Now, let's examine the imaging characteristics at different apertures based on the actual shots.
As mentioned above, at full-open aperture, satisfactory sharpness is achieved in the central part of the image field, although the image becomes gradually unsharp as it approaches the edge. In addition, there is a little bit of flare observed over the entire image field, which leads to the reduction of any excessive degree of contrast and yields moderate tone reproduction. However, a moderate resolution is achieved, there is no excessive perspective, and very natural-looking imaging is attained.

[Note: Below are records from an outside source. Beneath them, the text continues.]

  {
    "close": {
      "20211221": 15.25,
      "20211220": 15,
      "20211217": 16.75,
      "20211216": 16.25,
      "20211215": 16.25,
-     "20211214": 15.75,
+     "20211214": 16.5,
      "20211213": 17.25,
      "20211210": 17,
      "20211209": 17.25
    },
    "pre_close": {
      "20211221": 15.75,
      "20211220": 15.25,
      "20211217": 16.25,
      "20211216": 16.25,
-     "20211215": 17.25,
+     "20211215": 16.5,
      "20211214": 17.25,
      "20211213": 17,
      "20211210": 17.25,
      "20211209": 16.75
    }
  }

When stopping down the lens to f/5.6, the flare gradually disappears from the central part, and the peripheral image is also improved. When additionally stopping down the lens to f/8, both sufficient resolving power and well-balanced contrast are obtained up to the periphery. Further stopping down to f/11 results in additionally enhanced sharpness, providing the best possible image quality for this lens. When stopping down the lens more to f/16 to f/22, the effects of light diffraction appear, and resolution becomes gradually degraded.
Let's examine the imaging characteristics of this lens based on the sample photos. Sample 1 is a long-range photo. In this shot, I selected my composition to help identify the imaging characteristics of a wide-angle lens. But the actual shot looks so natural as if taken with a standard lens. Sample 2 shows a subject I selected to examine the resolution of the lens. Lines appear fine enough, contrast is not excessive, gradation is rich, and you can enjoy a natural representation.

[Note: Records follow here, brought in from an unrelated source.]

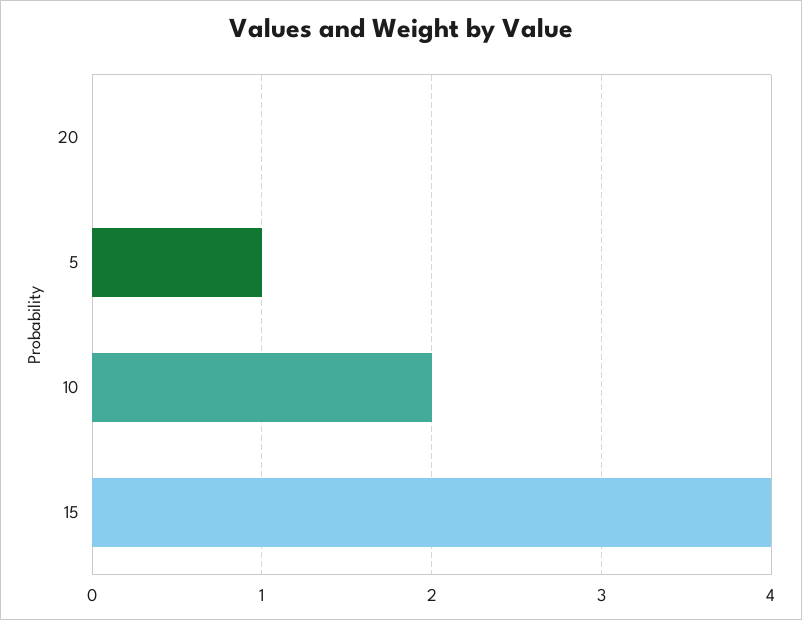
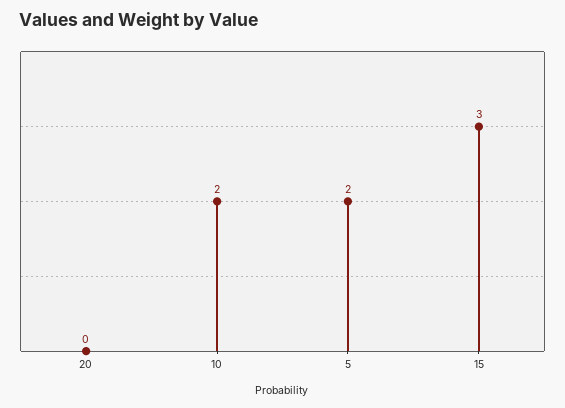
  {
    "20": 0,
-   "5": 1,
+   "5": 2,
    "10": 2,
-   "15": 4
+   "15": 3
  }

In this examination, I felt that I could understand why this lens is highly valued by regular users. I suppose the appeal of this lens is the impression that the lens offers imaging characteristics different from those one might expect from a wide-angle lens.
This examination has made me gain a new understanding of Topogon-type lens. I express my appreciation to all regular readers of this column who have requested that I take up this lens.
Relocation of workplaces
Today, I'll tell you about my failures. Although this holds true for any company, we used to change our places of work a lot. Each time when we moved to another place of work, we sorted out our possessions and disposed of unnecessary things.

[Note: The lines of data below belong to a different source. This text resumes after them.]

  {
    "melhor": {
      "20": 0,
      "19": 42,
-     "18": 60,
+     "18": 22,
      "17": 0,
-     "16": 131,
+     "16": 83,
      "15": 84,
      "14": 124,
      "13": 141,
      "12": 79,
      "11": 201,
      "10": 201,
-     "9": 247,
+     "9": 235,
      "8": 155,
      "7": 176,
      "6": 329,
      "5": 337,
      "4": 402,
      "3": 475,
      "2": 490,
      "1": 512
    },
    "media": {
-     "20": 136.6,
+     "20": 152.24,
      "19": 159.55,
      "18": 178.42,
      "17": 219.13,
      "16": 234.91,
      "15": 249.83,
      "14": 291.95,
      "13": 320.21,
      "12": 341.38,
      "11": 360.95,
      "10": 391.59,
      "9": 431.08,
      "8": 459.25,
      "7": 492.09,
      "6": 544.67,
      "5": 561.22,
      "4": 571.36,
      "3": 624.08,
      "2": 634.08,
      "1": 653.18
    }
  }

This is a story about a time shortly after I had joined the company. I was handed two cardboard boxes filled with what looked like junk by my superior and was instructed to sort out the contents and throw away any unnecessary things. Looking into the boxes, I found broken old lenses, hardware, prisms, packages and so on. As I was also a Nikon fan, I salvaged what I believed to be valuables before disposing of the unnecessary items, with a gleam in my eyes just like a treasure hunter. I was amazed when I picked up the HANZA Canon lenses and Hermes. Needless to say, I arranged to properly maintain the valuables.
I saved what looked like finished products, and I disposed of what appeared to be just debris or remains of trial manufactured component parts. Later, I found out that I had thrown away the hood for a 2.5 cm f/4. At that time, the utterly scratched up black ring seemed to be worthless. So, I tossed it away into the trash without the slightest hesitation. Later I was surprised to hear its market value. It's no use crying over spilt milk! I apologized timidly to my superior for disposing of such a valuable item, but he smiled at me without concern about the matter. I felt quite relieved. However, when I told the whole story to a friend of mine (Nikon fan) at one point, I was thoroughly scolded. Enthusiasts are much more strict.
This issue first appeared in "NIKKOR Club Quarterly" magazine; No. 195 (2005-12-31), published by the NIKKOR Club, and was revised for Nikon's webpage.